* [Document excerpt]
Choctaw Nation of Oklahoma

The Great Seal of the Choctaw Nation

am I Choctaw?

John R. Hall John R. Hall

posted on January 25, 2011

I have been working for over a year now with a service that provides specialized mental health service for Maori people in the Northland of New Zealand. As I have been working in this setting and learning te reo (Maori language), I have become more interested in my own indigenous roots. Unfortunately the family historians have not been able to help me much along this journey.
I had always been told that my grandmother’s grandmother was Choctaw. My cousin who is the main family historian only reports that his father told him that individual was Native American but no tribe specified.
When I look at family records I find an Eliza Jane Hicks, born in Tennessee 13 August 1824. She married Abraham Cole who died in Springfield MO in 1862. She however is said to have died in Indian Territory 11 February 1903 though she was buried in Cassville MO where her grandchildren were living at the time.

* [Data records]

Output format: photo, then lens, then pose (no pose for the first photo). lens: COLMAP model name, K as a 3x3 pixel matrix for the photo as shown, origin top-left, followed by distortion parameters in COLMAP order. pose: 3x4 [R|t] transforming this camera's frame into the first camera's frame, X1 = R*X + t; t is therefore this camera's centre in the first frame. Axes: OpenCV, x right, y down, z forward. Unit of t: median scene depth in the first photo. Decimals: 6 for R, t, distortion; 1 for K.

==

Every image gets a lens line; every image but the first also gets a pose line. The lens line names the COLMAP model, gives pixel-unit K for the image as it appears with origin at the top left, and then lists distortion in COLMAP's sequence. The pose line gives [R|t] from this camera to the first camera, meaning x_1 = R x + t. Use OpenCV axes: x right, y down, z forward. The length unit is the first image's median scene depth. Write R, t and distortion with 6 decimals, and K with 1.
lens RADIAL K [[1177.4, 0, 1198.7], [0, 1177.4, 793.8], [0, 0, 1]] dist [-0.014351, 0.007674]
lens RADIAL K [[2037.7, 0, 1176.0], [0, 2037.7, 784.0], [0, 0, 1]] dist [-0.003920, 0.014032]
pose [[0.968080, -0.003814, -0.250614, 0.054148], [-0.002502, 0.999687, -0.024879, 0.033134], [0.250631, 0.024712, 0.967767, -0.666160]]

...

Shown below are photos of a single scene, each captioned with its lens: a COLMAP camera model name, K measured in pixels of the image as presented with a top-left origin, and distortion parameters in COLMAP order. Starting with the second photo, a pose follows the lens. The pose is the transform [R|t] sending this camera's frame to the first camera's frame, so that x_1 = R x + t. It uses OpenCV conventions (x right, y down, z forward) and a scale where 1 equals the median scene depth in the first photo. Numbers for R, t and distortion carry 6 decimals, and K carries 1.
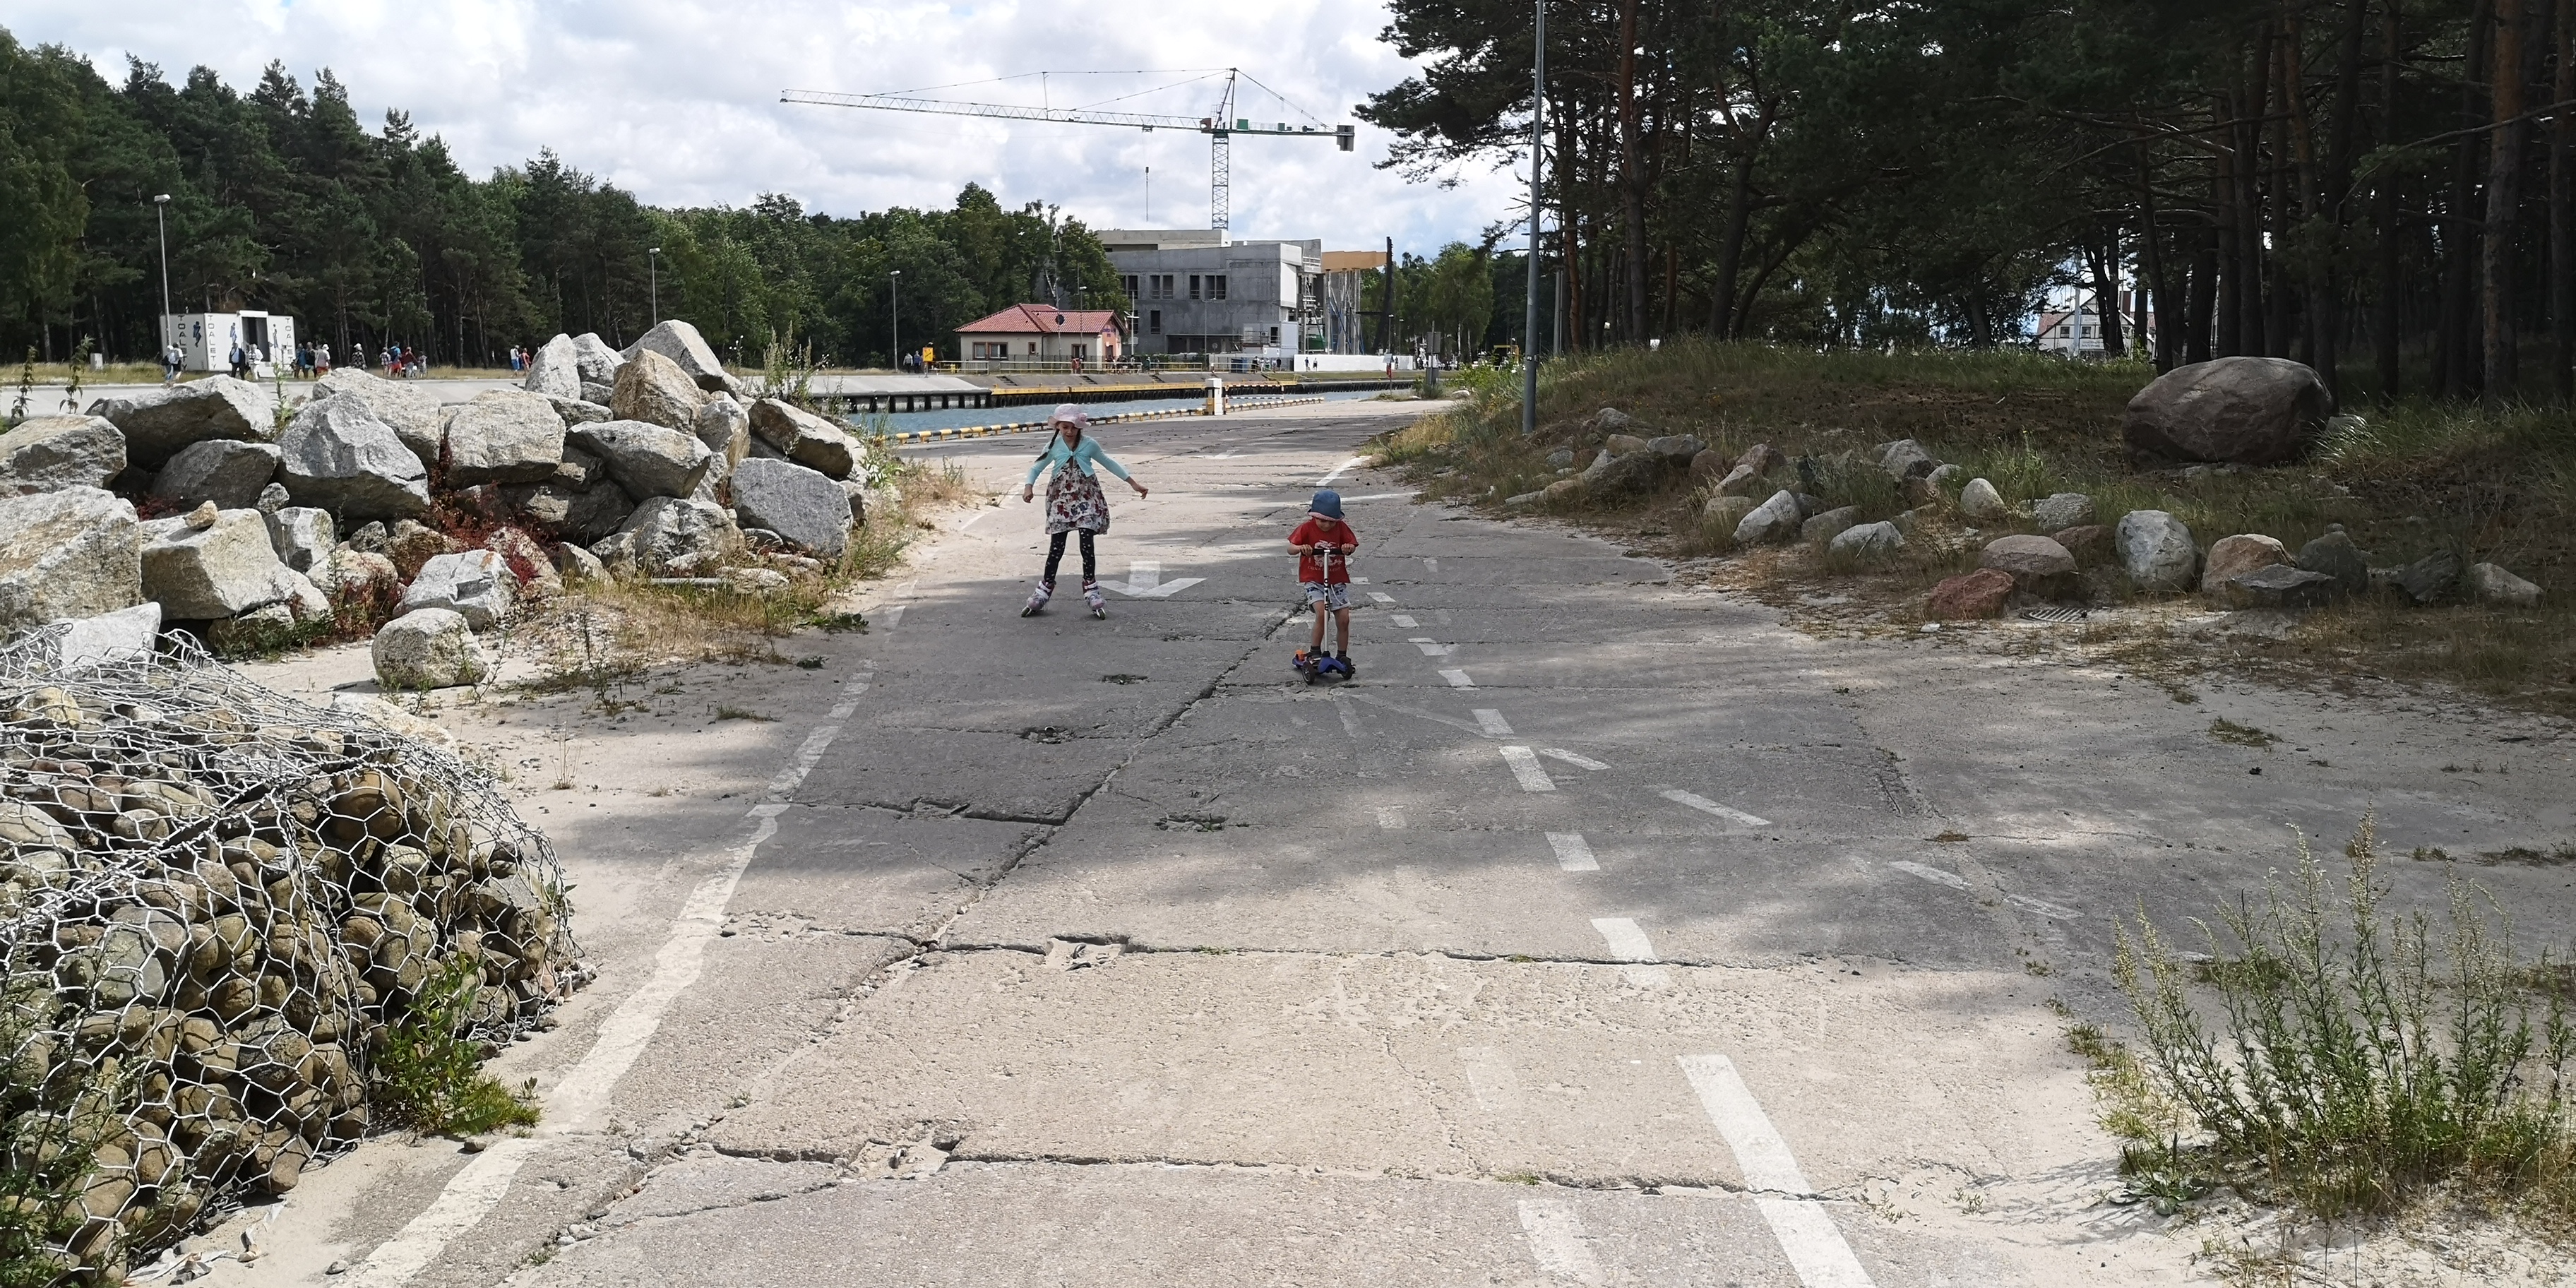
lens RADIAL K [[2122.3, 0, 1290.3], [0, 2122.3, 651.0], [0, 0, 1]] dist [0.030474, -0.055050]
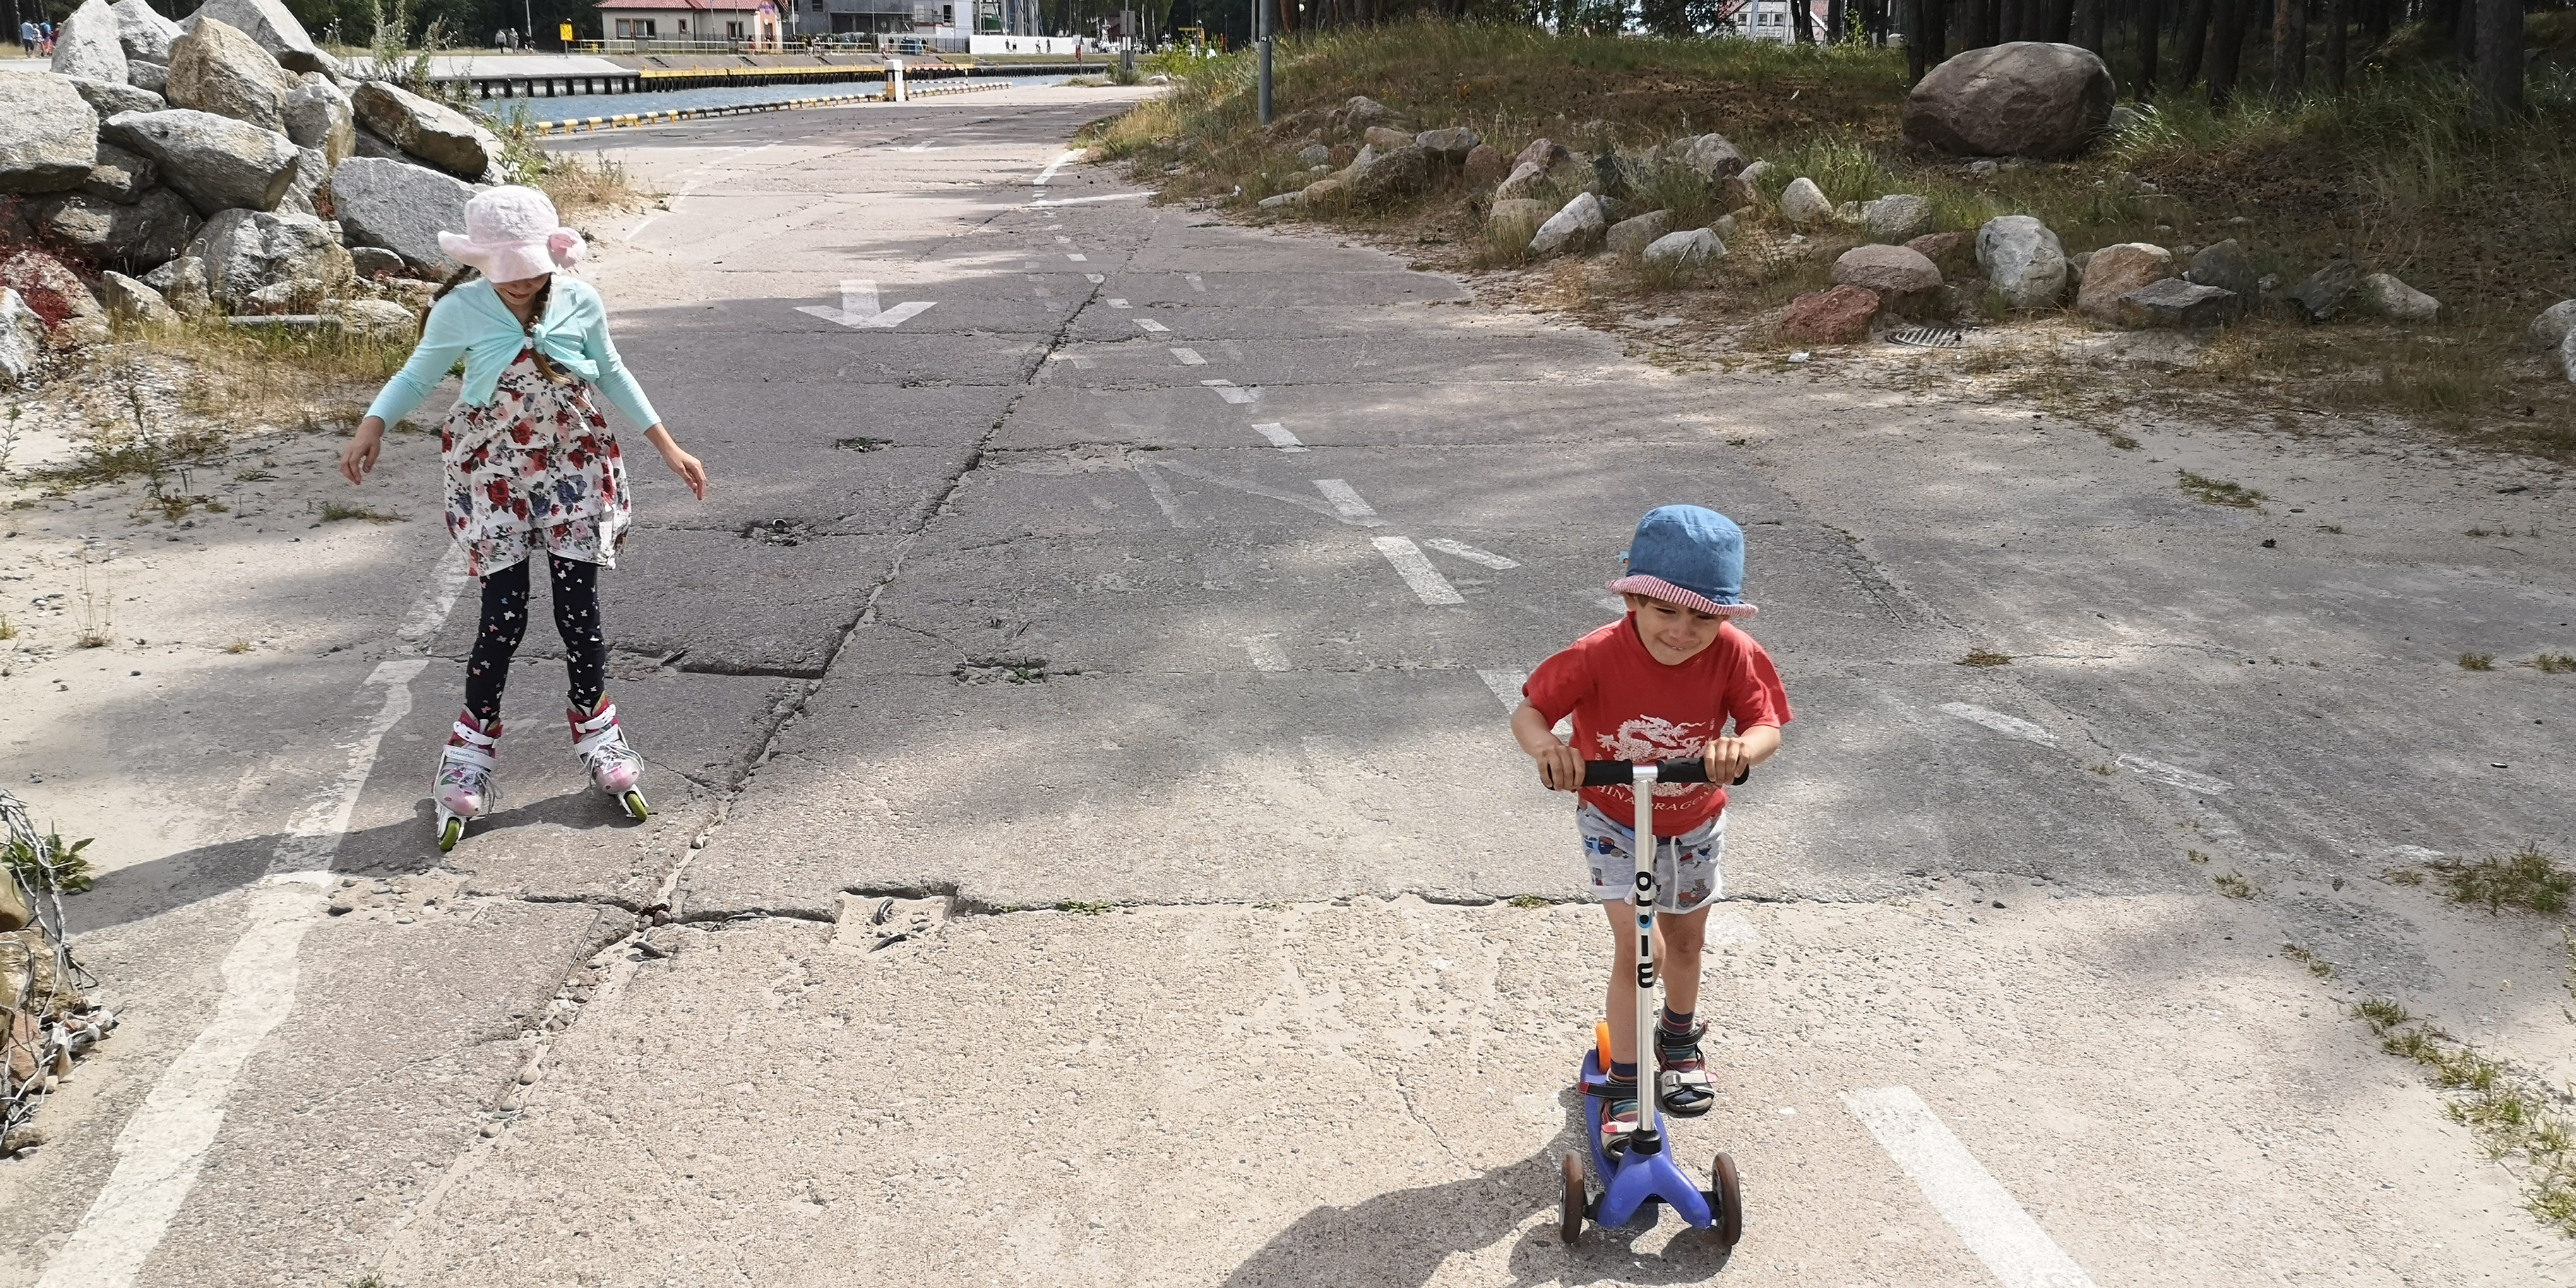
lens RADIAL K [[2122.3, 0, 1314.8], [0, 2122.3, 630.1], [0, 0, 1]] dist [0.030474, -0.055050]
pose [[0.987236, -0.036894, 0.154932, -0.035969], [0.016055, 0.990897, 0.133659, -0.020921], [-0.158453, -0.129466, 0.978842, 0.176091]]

* [Your tasks]
a. For the post about Choctaw ancestry, say whether each statement agrees with it, answering yes or no and quoting the deciding words: (i) Eliza Jane Hicks was born in Tennessee. (ii) Abraham Cole died in Indian Territory. (iii) The cousin's father named a specific tribe.
b. According to the post about Choctaw ancestry, where was Eliza Jane Hicks buried?
c. List every date that appears in the post about Choctaw ancestry, including the posting date.
The material has no connection to the text.

* [Solutions for each task]
a.
(i) Yes: "born in Tennessee 13 August 1824"
(ii) No: "Abraham Cole who died in Springfield MO in 1862"
(iii) No: "Native American but no tribe specified"

b. Cassville MO

c.
- January 25, 2011
- 13 August 1824
- 1862
- 11 February 1903